West, now on his fifth wife, says he’s earning about $115,000 a year today at Union Theological Seminary, which also provides him with free housing. Delivering speeches and teaching on Masterclass helped boost his income to about $500,000 in 2022, he thinks. Still, he says paying off old debt eats up most of his income: “Things are always so tight for me.”
His latest act of financial recklessness: Running for president. West is on sabbatical from Union Theological Seminary now, which allows him to continue collecting a paycheck. But the sabbatical will end next year, likely before his campaign does, so West expects to have to transition to an unpaid leave of absence. Maybe a presidential run will help him sell more books, but West seems skeptical: “It’s not as if reading is an integral habit of our precious fellow citizens these days,” he says.
His campaign has been sloppy too. The Federal Election Commission kicked back his initial registration as a candidate because he neglected to sign it. West’s financial disclosure, a standard form that all presidential candidates are required to submit, was remarkably barren, with no mention of his tax debts and no details about who has been paying him to give speeches. It’s hard to imagine federal ethics officials certifying the document without significant edits (which might explain why, almost four months after he first filed the document, the government still hasn’t released a certified version).

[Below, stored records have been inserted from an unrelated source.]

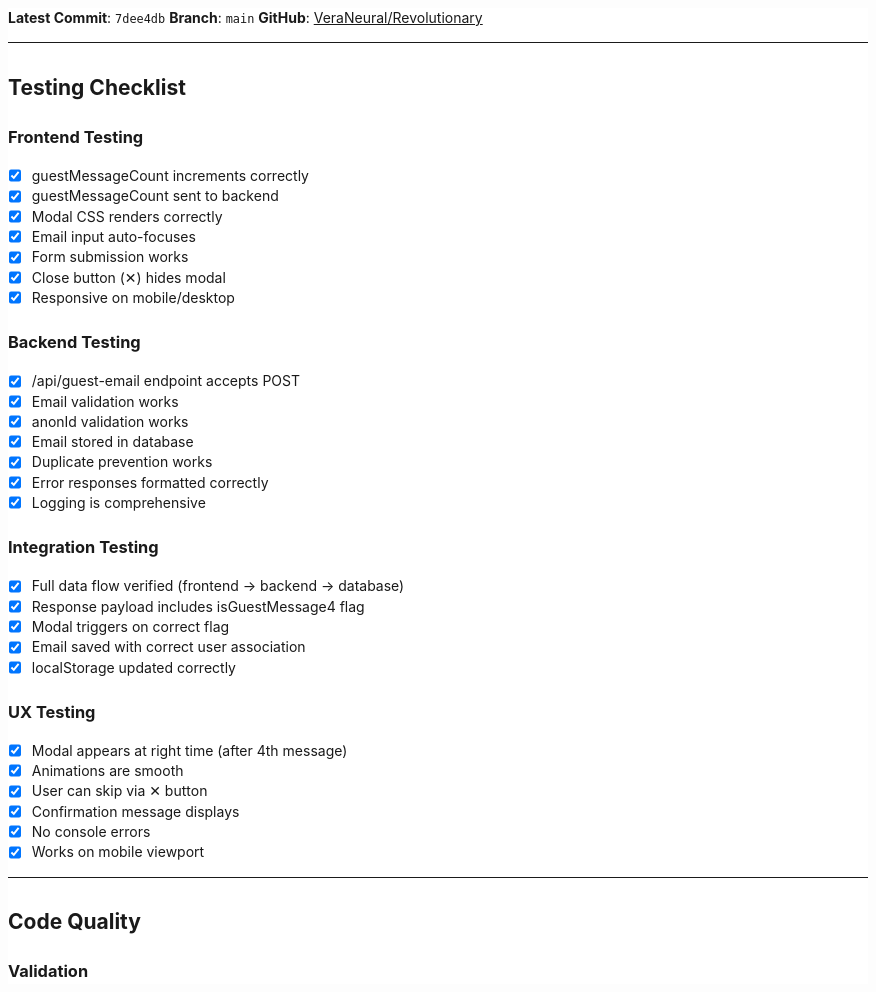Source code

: **Latest Commit**: `7dee4db`
**Branch**: `main`
**GitHub**: [VeraNeural/Revolutionary](https://github.com/VeraNeural/Revolutionary)

---

## Testing Checklist

### Frontend Testing

- [x] guestMessageCount increments correctly
- [x] guestMessageCount sent to backend
- [x] Modal CSS renders correctly
- [x] Email input auto-focuses
- [x] Form submission works
- [x] Close button (✕) hides modal
- [x] Responsive on mobile/desktop

### Backend Testing

- [x] /api/guest-email endpoint accepts POST
- [x] Email validation works
- [x] anonId validation works
- [x] Email stored in database
- [x] Duplicate prevention works
- [x] Error responses formatted correctly
- [x] Logging is comprehensive

### Integration Testing

- [x] Full data flow verified (frontend → backend → database)
- [x] Response payload includes isGuestMessage4 flag
- [x] Modal triggers on correct flag
- [x] Email saved with correct user association
- [x] localStorage updated correctly

### UX Testing

- [x] Modal appears at right time (after 4th message)
- [x] Animations are smooth
- [x] User can skip via ✕ button
- [x] Confirmation message displays
- [x] No console errors
- [x] Works on mobile viewport

---

## Code Quality

### Validation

All told, West’s current net worth appears to be close to zero. He has about $225,000 of equity in his home in Princeton, New Jersey, which he co-owns with the university. And his retirement savings fund is worth $280,000. That equity outweighs his $465,000 in outstanding tax liens, but only by $40,000, leaving West little breathing room if other debts pop up.
He certainly doesn’t have the financial wherewithal to invest much into his campaign, unlike former billionaire Ross Perot, who mounted an independent bid for the White House in 1992. West’s campaign raised just $250,000 in the third quarter, compared with the $25 million Joe Biden and Donald Trump each pulled in. At this point, though, West doesn’t seem too stressed about his finances. “It’s just—it’s me and Jesus,” he said recently, laughing, “and my momma’s prayers. But it has been like that for decades.”